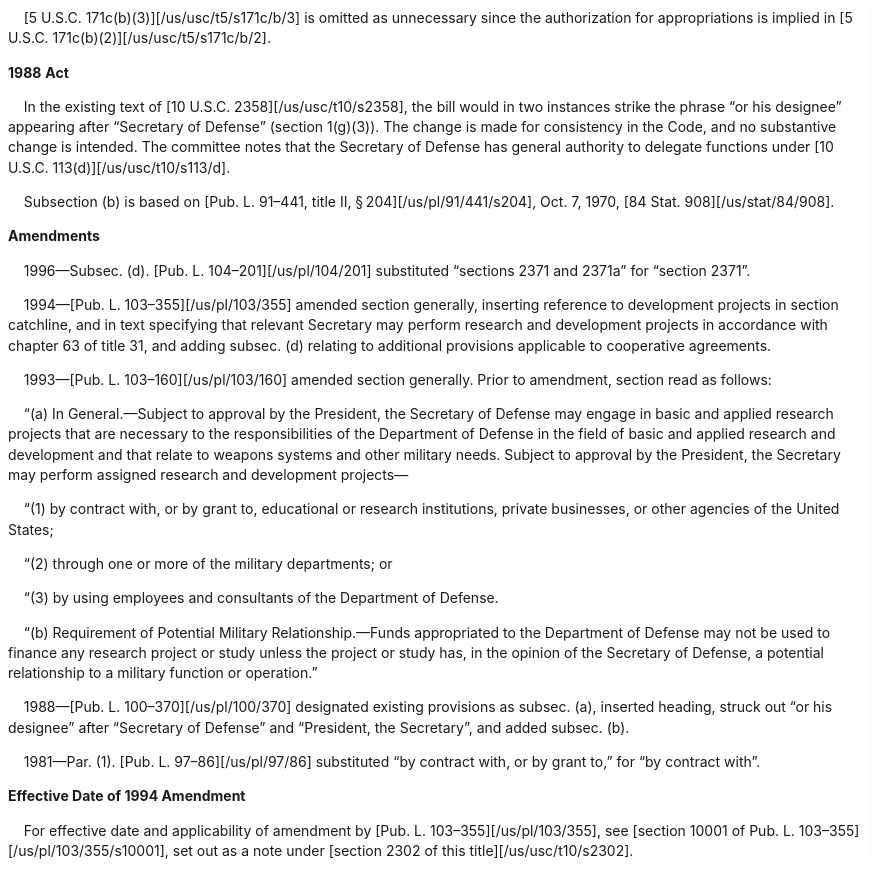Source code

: </table>

    [5 U.S.C. 171c(b)(3)][/us/usc/t5/s171c/b/3] is omitted as unnecessary since the authorization for appropriations is implied in [5 U.S.C. 171c(b)(2)][/us/usc/t5/s171c/b/2].

 __1988__  __Act__ 

    In the existing text of [10 U.S.C. 2358][/us/usc/t10/s2358], the bill would in two instances strike the phrase “or his designee” appearing after “Secretary of Defense” (section 1(g)(3)). The change is made for consistency in the Code, and no substantive change is intended. The committee notes that the Secretary of Defense has general authority to delegate functions under [10 U.S.C. 113(d)][/us/usc/t10/s113/d].

    Subsection (b) is based on [Pub. L. 91–441, title II, § 204][/us/pl/91/441/s204], Oct. 7, 1970, [84 Stat. 908][/us/stat/84/908].

 __Amendments__ 

    1996—Subsec. (d). [Pub. L. 104–201][/us/pl/104/201] substituted “sections 2371 and 2371a” for “section 2371”.

    1994—[Pub. L. 103–355][/us/pl/103/355] amended section generally, inserting reference to development projects in section catchline, and in text specifying that relevant Secretary may perform research and development projects in accordance with chapter 63 of title 31, and adding subsec. (d) relating to additional provisions applicable to cooperative agreements.

    1993—[Pub. L. 103–160][/us/pl/103/160] amended section generally. Prior to amendment, section read as follows:

    “(a) In General.—Subject to approval by the President, the Secretary of Defense may engage in basic and applied research projects that are necessary to the responsibilities of the Department of Defense in the field of basic and applied research and development and that relate to weapons systems and other military needs. Subject to approval by the President, the Secretary may perform assigned research and development projects—

    “(1) by contract with, or by grant to, educational or research institutions, private businesses, or other agencies of the United States;

    “(2) through one or more of the military departments; or

    “(3) by using employees and consultants of the Department of Defense.

    “(b) Requirement of Potential Military Relationship.—Funds appropriated to the Department of Defense may not be used to finance any research project or study unless the project or study has, in the opinion of the Secretary of Defense, a potential relationship to a military function or operation.”

    1988—[Pub. L. 100–370][/us/pl/100/370] designated existing provisions as subsec. (a), inserted heading, struck out “or his designee” after “Secretary of Defense” and “President, the Secretary”, and added subsec. (b).

    1981—Par. (1). [Pub. L. 97–86][/us/pl/97/86] substituted “by contract with, or by grant to,” for “by contract with”.

 __Effective Date of 1994 Amendment__ 

    For effective date and applicability of amendment by [Pub. L. 103–355][/us/pl/103/355], see [section 10001 of Pub. L. 103–355][/us/pl/103/355/s10001], set out as a note under [section 2302 of this title][/us/usc/t10/s2302].
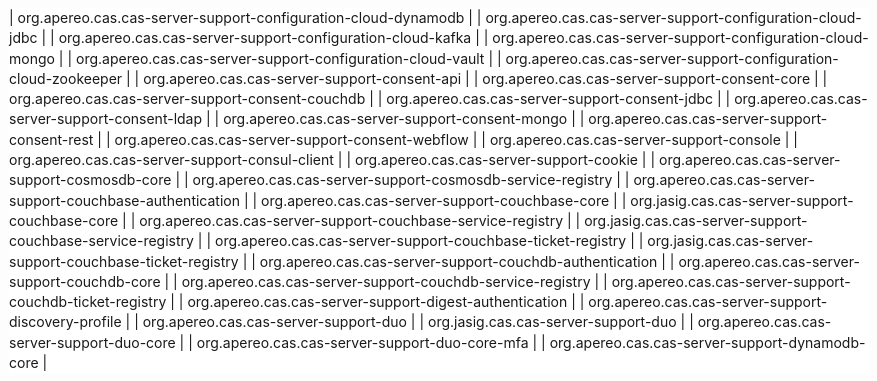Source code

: | org.apereo.cas.cas-server-support-configuration-cloud-dynamodb |
| org.apereo.cas.cas-server-support-configuration-cloud-jdbc   |
| org.apereo.cas.cas-server-support-configuration-cloud-kafka  |
| org.apereo.cas.cas-server-support-configuration-cloud-mongo  |
| org.apereo.cas.cas-server-support-configuration-cloud-vault  |
| org.apereo.cas.cas-server-support-configuration-cloud-zookeeper |
| org.apereo.cas.cas-server-support-consent-api                |
| org.apereo.cas.cas-server-support-consent-core               |
| org.apereo.cas.cas-server-support-consent-couchdb            |
| org.apereo.cas.cas-server-support-consent-jdbc               |
| org.apereo.cas.cas-server-support-consent-ldap               |
| org.apereo.cas.cas-server-support-consent-mongo              |
| org.apereo.cas.cas-server-support-consent-rest               |
| org.apereo.cas.cas-server-support-consent-webflow            |
| org.apereo.cas.cas-server-support-console                    |
| org.apereo.cas.cas-server-support-consul-client              |
| org.apereo.cas.cas-server-support-cookie                     |
| org.apereo.cas.cas-server-support-cosmosdb-core              |
| org.apereo.cas.cas-server-support-cosmosdb-service-registry  |
| org.apereo.cas.cas-server-support-couchbase-authentication   |
| org.apereo.cas.cas-server-support-couchbase-core             |
| org.jasig.cas.cas-server-support-couchbase-core              |
| org.apereo.cas.cas-server-support-couchbase-service-registry |
| org.jasig.cas.cas-server-support-couchbase-service-registry  |
| org.apereo.cas.cas-server-support-couchbase-ticket-registry  |
| org.jasig.cas.cas-server-support-couchbase-ticket-registry   |
| org.apereo.cas.cas-server-support-couchdb-authentication     |
| org.apereo.cas.cas-server-support-couchdb-core               |
| org.apereo.cas.cas-server-support-couchdb-service-registry   |
| org.apereo.cas.cas-server-support-couchdb-ticket-registry    |
| org.apereo.cas.cas-server-support-digest-authentication      |
| org.apereo.cas.cas-server-support-discovery-profile          |
| org.apereo.cas.cas-server-support-duo                        |
| org.jasig.cas.cas-server-support-duo                         |
| org.apereo.cas.cas-server-support-duo-core                   |
| org.apereo.cas.cas-server-support-duo-core-mfa               |
| org.apereo.cas.cas-server-support-dynamodb-core              |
┄┄┄┄┄┄
• ACTIVITY:
Set out the listing as a numbered list, from its start through the line containing "1996—Subsec. (d). [Pub.", with blank lines omitted and the pictures left out of your answer.

• EXERCISE ANSWER:
1. Source code
2. : </table>
3.     [5 U.S.C. 171c(b)(3)][/us/usc/t5/s171c/b/3] is omitted as unnecessary since the authorization for appropriations is implied in [5 U.S.C. 171c(b)(2)][/us/usc/t5/s171c/b/2].
4.  __1988__  __Act__ 
5.     In the existing text of [10 U.S.C. 2358][/us/usc/t10/s2358], the bill would in two instances strike the phrase “or his designee” appearing after “Secretary of Defense” (section 1(g)(3)). The change is made for consistency in the Code, and no substantive change is intended. The committee notes that the Secretary of Defense has general authority to delegate functions under [10 U.S.C. 113(d)][/us/usc/t10/s113/d].
6.     Subsection (b) is based on [Pub. L. 91–441, title II, § 204][/us/pl/91/441/s204], Oct. 7, 1970, [84 Stat. 908][/us/stat/84/908].
7.  __Amendments__ 
8.     1996—Subsec. (d). [Pub. L. 104–201][/us/pl/104/201] substituted “sections 2371 and 2371a” for “section 2371”.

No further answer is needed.